What The Glycemic Index Says

Even with 18–22 grams of natural sugars in a medium Pink Lady, the overall blood-glucose effect stays moderate. Apples sit in the low-GI range, and pairing with peanut butter, yogurt, or cheese can mellow the curve even more. That combo adds protein and fat, slowing digestion so the sweetness feels steady rather than spiky. See the Linus Pauling Institute GI table for a plain-English chart that places a raw apple around the low-GI mark.

Smart Ways To Enjoy Pink Lady And Manage Sugar

  • Pair slices with nuts or cheese for staying power.
  • Make a snack box with apple wedges, carrots, and a savory dip.
  • Build a quick salad with greens, shaved fennel, and thin Pink Lady slices.
  • Bake wedges with cinnamon; skip added sugar since the fruit brings enough.
  • Choose smaller apples when you want the flavor with fewer grams.

Common Clarifications

Is This More Sugar Than Other Snacks

Compared with a sweetened yogurt cup or a can of soda, a Pink Lady delivers fewer fast carbs and more fiber. You also get water, texture, and that fresh taste. If you’re counting grams closely, match the portion to your plan and consider pairing with protein.

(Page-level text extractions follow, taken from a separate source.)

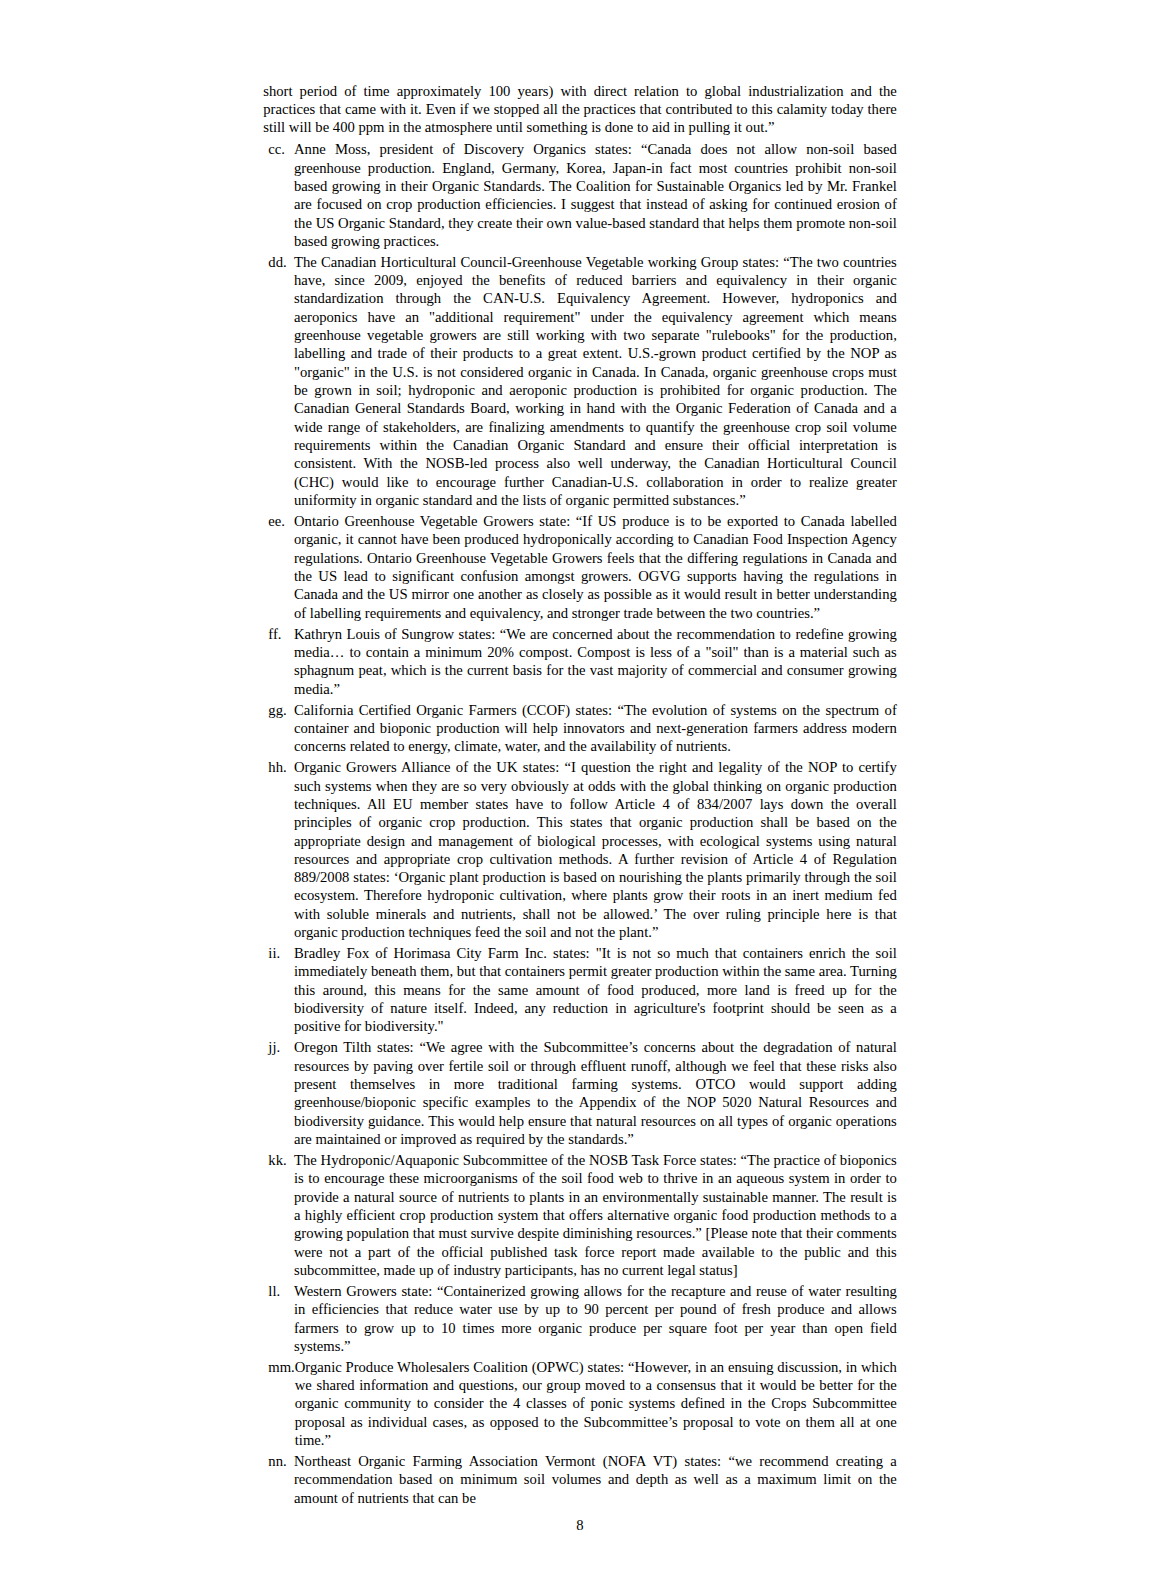short period of time approximately 100 years) with direct relation to global industrialization and the practices that came with it. Even if we stopped all the practices that contributed to this calamity today there still will be 400 ppm in the atmosphere until something is done to aid in pulling it out.”
cc. Anne Moss, president of Discovery Organics states: “Canada does not allow non-soil based greenhouse production. England, Germany, Korea, Japan-in fact most countries prohibit non-soil based growing in their Organic Standards. The Coalition for Sustainable Organics led by Mr. Frankel are focused on crop production efficiencies. I suggest that instead of asking for continued erosion of the US Organic Standard, they create their own value-based standard that helps them promote non-soil based growing practices.
dd. The Canadian Horticultural Council-Greenhouse Vegetable working Group states: “The two countries have, since 2009, enjoyed the benefits of reduced barriers and equivalency in their organic standardization through the CAN-U.S. Equivalency Agreement. However, hydroponics and aeroponics have an "additional requirement" under the equivalency agreement which means greenhouse vegetable growers are still working with two separate "rulebooks" for the production, labelling and trade of their products to a great extent. U.S.-grown product certified by the NOP as "organic" in the U.S. is not considered organic in Canada. In Canada, organic greenhouse crops must be grown in soil; hydroponic and aeroponic production is prohibited for organic production. The Canadian General Standards Board, working in hand with the Organic Federation of Canada and a wide range of stakeholders, are finalizing amendments to quantify the greenhouse crop soil volume requirements within the Canadian Organic Standard and ensure their official interpretation is consistent. With the NOSB-led process also well underway, the Canadian Horticultural Council (CHC) would like to encourage further Canadian-U.S. collaboration in order to realize greater uniformity in organic standard and the lists of organic permitted substances.”
ee. Ontario Greenhouse Vegetable Growers state: “If US produce is to be exported to Canada labelled organic, it cannot have been produced hydroponically according to Canadian Food Inspection Agency regulations. Ontario Greenhouse Vegetable Growers feels that the differing regulations in Canada and the US lead to significant confusion amongst growers. OGVG supports having the regulations in Canada and the US mirror one another as closely as possible as it would result in better understanding of labelling requirements and equivalency, and stronger trade between the two countries.”
ff. Kathryn Louis of Sungrow states: “We are concerned about the recommendation to redefine growing media… to contain a minimum 20% compost. Compost is less of a "soil" than is a material such as sphagnum peat, which is the current basis for the vast majority of commercial and consumer growing media.”
gg. California Certified Organic Farmers (CCOF) states: “The evolution of systems on the spectrum of container and bioponic production will help innovators and next-generation farmers address modern concerns related to energy, climate, water, and the availability of nutrients.
hh. Organic Growers Alliance of the UK states: “I question the right and legality of the NOP to certify such systems when they are so very obviously at odds with the global thinking on organic production techniques. All EU member states have to follow Article 4 of 834/2007 lays down the overall principles of organic crop production. This states that organic production shall be based on the appropriate design and management of biological processes, with ecological systems using natural resources and appropriate crop cultivation methods. A further revision of Article 4 of Regulation 889/2008 states: ‘Organic plant production is based on nourishing the plants primarily through the soil ecosystem. Therefore hydroponic cultivation, where plants grow their roots in an inert medium fed with soluble minerals and nutrients, shall not be allowed.’ The over ruling principle here is that organic production techniques feed the soil and not the plant.”
ii. Bradley Fox of Horimasa City Farm Inc. states: "It is not so much that containers enrich the soil immediately beneath them, but that containers permit greater production within the same area. Turning this around, this means for the same amount of food produced, more land is freed up for the biodiversity of nature itself. Indeed, any reduction in agriculture's footprint should be seen as a positive for biodiversity."
jj. Oregon Tilth states: “We agree with the Subcommittee’s concerns about the degradation of natural resources by paving over fertile soil or through effluent runoff, although we feel that these risks also present themselves in more traditional farming systems. OTCO would support adding greenhouse/bioponic specific examples to the Appendix of the NOP 5020 Natural Resources and biodiversity guidance. This would help ensure that natural resources on all types of organic operations are maintained or improved as required by the standards.”
kk. The Hydroponic/Aquaponic Subcommittee of the NOSB Task Force states: “The practice of bioponics is to encourage these microorganisms of the soil food web to thrive in an aqueous system in order to provide a natural source of nutrients to plants in an environmentally sustainable manner. The result is a highly efficient crop production system that offers alternative organic food production methods to a growing population that must survive despite diminishing resources.” [Please note that their comments were not a part of the official published task force report made available to the public and this subcommittee, made up of industry participants, has no current legal status]
ll. Western Growers state: “Containerized growing allows for the recapture and reuse of water resulting in efficiencies that reduce water use by up to 90 percent per pound of fresh produce and allows farmers to grow up to 10 times more organic produce per square foot per year than open field systems.”
mm. Organic Produce Wholesalers Coalition (OPWC) states: “However, in an ensuing discussion, in which we shared information and questions, our group moved to a consensus that it would be better for the organic community to consider the 4 classes of ponic systems defined in the Crops Subcommittee proposal as individual cases, as opposed to the Subcommittee’s proposal to vote on them all at one time.”
nn. Northeast Organic Farming Association Vermont (NOFA VT) states: “we recommend creating a recommendation based on minimum soil volumes and depth as well as a maximum limit on the amount of nutrients that can be
8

Does Cooking Change The Sugar

When you bake or stew apples, you don’t add grams of sugar unless you stir sugar in, but you soften fiber and concentrate sweetness if water cooks off. The same amount of fruit can feel sweeter spoon-for-spoon. For a lighter dessert, bake wedges with spices and a squeeze of lemon, then finish with plain Greek yogurt.

How We Built The Numbers

The per-100-gram sugar value for Pink Lady comes from government composition tables and variety-specific lab sheets. Generic apple figures with skin are pulled from nutrient databases built on USDA data. Apple size and cup weights come from produce weight references used in kitchens and nutrition software. If you want to see a government entry for this cultivar, check the FSANZ Pink Lady record. It lines up with the sweetness people taste in the fruit.

If you’ve ever typed “how much sugar in a pink lady apple?” into a search box, you now have a clear, practical answer grounded in lab data and kitchen weights. Pink Lady tastes sweet because it is sweet, yet it still fits easily into balanced meals. Use the tables, pick the size you want, and enjoy the crunch.